EXERCISE TEXT:

Overfitting Questions - What are your thoughts?

I would like to hear other's opinions about overfitting, because I want to avoid being guilty of it, but at the same time I want my model to be as good as it possibly can be. So here goes... In my mind, choosing stocks like Apple, Netflix, Google, and Amazon would be overfitting because past performance of those stocks isn't a guarantee of future results.

HOWEVER, in the algorithm I am working on now, I use a 5% trailing stop loss. I tried backtests at 4%, 5%, 6% and 7%, but settled on 5% because it had the best backtest result. In your opinion, is this overfitting? The idea of a stop-loss is completely reasonable, and I used the tools available to me to figure out where that number should be.

So am I overfitting, or being reasonable?

3 responses

There should be a theoretical basis behind all your algorithms. The basis should give you a risk premium. Everything else is just fluff. If your algorithm simply does well because of overfitting stop losses, then you're setting yourself up for trouble.

Minh - I definitely agree with that. Assume I have a theory/strategy that I am using, and as a part of that I feel like stop-losses are a good risk-management tool. I'm not overfitting just by trying to figure out what my stop loss percentage should be, am I? Thanks for your input.

INSTRUCTIONS TO FOLLOW:
In the overfitting thread, which trailing stop-loss percentages were tried in backtests?

SUPPLIED INFORMATION:
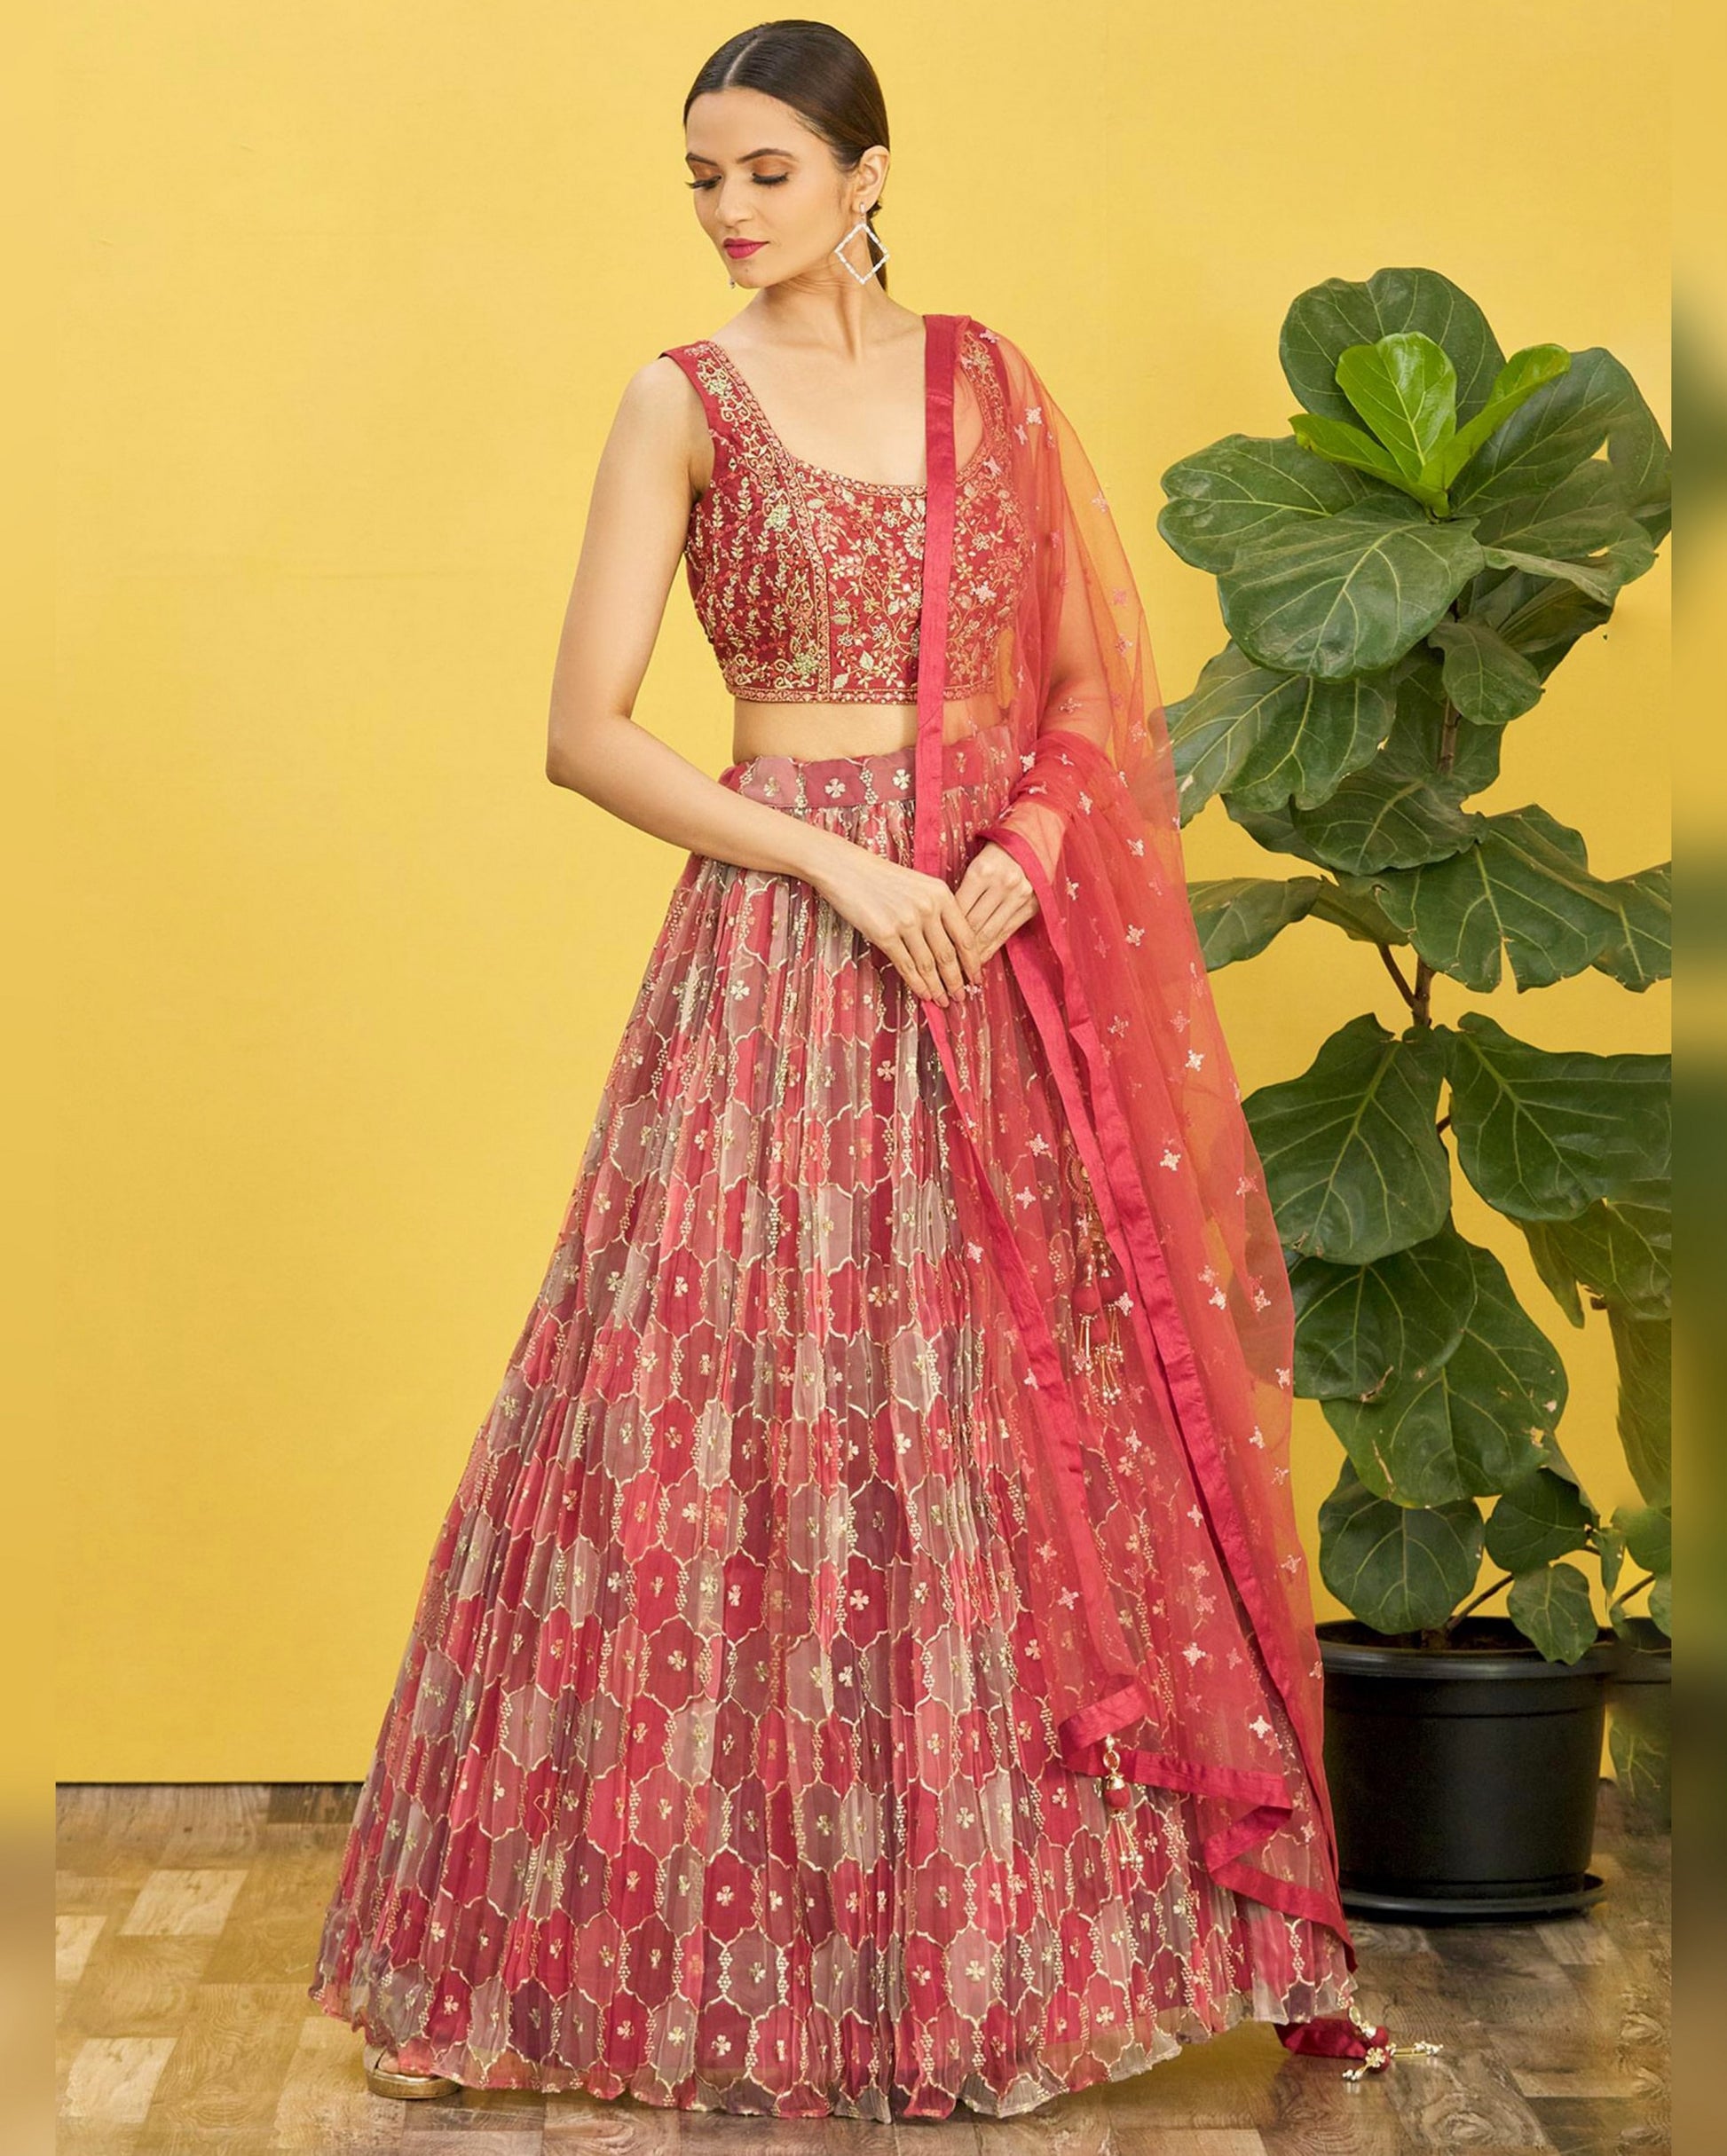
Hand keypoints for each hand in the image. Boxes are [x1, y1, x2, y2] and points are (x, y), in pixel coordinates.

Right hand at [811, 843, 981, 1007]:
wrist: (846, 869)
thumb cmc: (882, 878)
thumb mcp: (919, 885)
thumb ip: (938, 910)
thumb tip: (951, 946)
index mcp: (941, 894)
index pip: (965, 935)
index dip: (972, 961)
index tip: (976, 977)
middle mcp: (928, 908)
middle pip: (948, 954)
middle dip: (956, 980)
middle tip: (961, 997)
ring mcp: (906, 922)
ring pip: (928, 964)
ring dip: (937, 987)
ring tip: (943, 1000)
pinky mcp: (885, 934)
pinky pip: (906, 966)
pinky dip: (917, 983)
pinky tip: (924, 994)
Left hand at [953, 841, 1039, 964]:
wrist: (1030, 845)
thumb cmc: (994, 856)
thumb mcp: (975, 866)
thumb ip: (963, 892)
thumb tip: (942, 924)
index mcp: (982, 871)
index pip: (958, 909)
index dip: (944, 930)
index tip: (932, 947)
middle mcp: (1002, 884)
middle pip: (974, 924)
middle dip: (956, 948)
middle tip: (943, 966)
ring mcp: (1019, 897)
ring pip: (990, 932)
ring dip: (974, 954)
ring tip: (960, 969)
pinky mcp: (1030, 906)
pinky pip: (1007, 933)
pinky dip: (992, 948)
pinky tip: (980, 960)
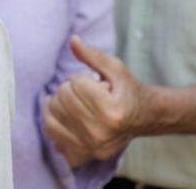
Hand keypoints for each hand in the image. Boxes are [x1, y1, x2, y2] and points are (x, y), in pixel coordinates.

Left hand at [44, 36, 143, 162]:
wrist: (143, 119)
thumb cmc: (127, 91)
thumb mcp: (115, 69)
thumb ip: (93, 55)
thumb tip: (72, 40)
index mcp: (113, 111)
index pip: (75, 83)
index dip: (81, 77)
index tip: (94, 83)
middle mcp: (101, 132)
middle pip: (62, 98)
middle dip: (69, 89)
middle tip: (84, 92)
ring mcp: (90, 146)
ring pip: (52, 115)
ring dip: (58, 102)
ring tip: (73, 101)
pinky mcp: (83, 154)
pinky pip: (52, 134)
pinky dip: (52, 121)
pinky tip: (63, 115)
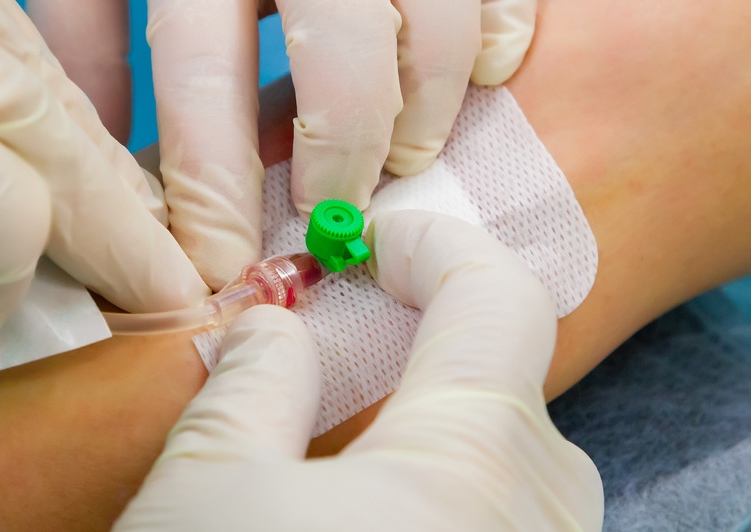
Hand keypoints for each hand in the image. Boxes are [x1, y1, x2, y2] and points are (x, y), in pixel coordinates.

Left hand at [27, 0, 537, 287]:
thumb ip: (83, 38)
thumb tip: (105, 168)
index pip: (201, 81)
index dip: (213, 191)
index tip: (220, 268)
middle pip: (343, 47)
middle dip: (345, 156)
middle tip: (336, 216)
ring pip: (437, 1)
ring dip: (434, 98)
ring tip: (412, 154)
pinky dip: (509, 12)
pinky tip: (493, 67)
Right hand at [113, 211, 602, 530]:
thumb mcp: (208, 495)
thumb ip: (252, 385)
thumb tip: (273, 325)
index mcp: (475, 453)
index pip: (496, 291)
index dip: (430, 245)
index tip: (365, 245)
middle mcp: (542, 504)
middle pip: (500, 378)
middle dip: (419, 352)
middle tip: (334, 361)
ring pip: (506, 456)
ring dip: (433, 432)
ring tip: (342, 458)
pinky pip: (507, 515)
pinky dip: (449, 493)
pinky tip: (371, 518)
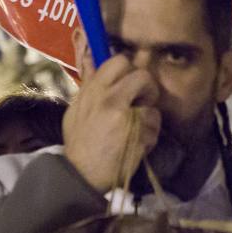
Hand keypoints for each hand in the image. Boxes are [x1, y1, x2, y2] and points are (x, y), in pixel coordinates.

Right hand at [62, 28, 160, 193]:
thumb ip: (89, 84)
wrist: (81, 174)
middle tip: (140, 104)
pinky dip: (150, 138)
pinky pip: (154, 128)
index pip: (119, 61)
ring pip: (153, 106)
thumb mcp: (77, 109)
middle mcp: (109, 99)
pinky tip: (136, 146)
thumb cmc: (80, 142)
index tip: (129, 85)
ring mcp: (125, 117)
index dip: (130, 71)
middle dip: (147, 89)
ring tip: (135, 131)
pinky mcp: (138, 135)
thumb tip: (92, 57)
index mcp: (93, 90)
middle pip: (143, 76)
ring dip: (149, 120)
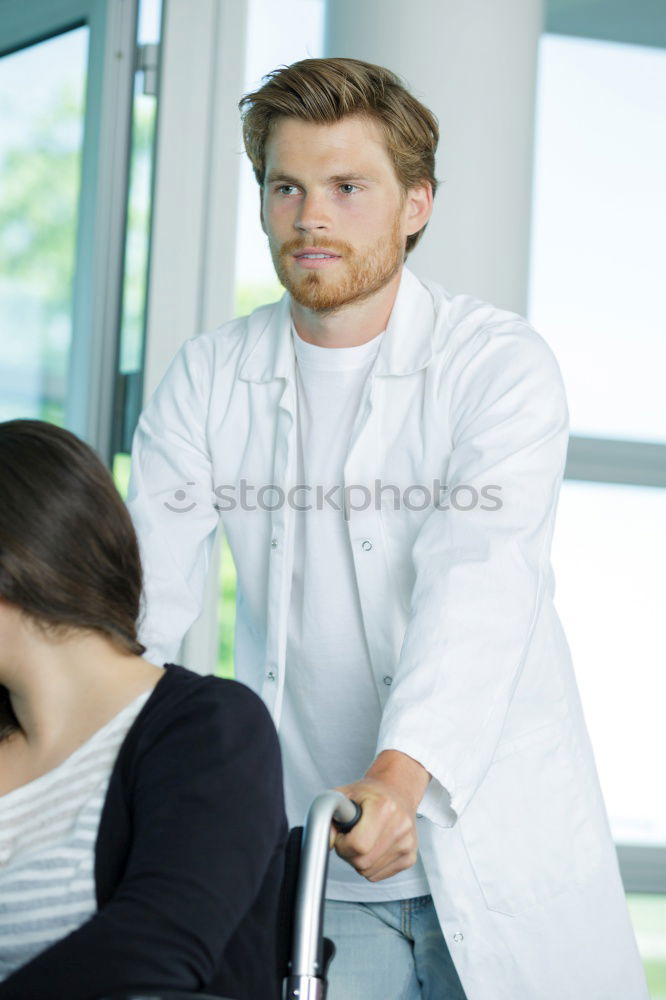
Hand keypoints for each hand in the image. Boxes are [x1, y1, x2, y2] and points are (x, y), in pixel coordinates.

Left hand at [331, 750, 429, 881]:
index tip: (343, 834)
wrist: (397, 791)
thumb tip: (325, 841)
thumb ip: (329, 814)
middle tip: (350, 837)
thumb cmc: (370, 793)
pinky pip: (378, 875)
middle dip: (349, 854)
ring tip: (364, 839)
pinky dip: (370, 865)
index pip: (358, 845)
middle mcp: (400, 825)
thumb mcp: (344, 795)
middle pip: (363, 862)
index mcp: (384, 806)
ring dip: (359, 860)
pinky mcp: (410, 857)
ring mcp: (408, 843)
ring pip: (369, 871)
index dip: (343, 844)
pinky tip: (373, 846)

EXERCISE RESPONSE:
4%, 5%, 6% and 7%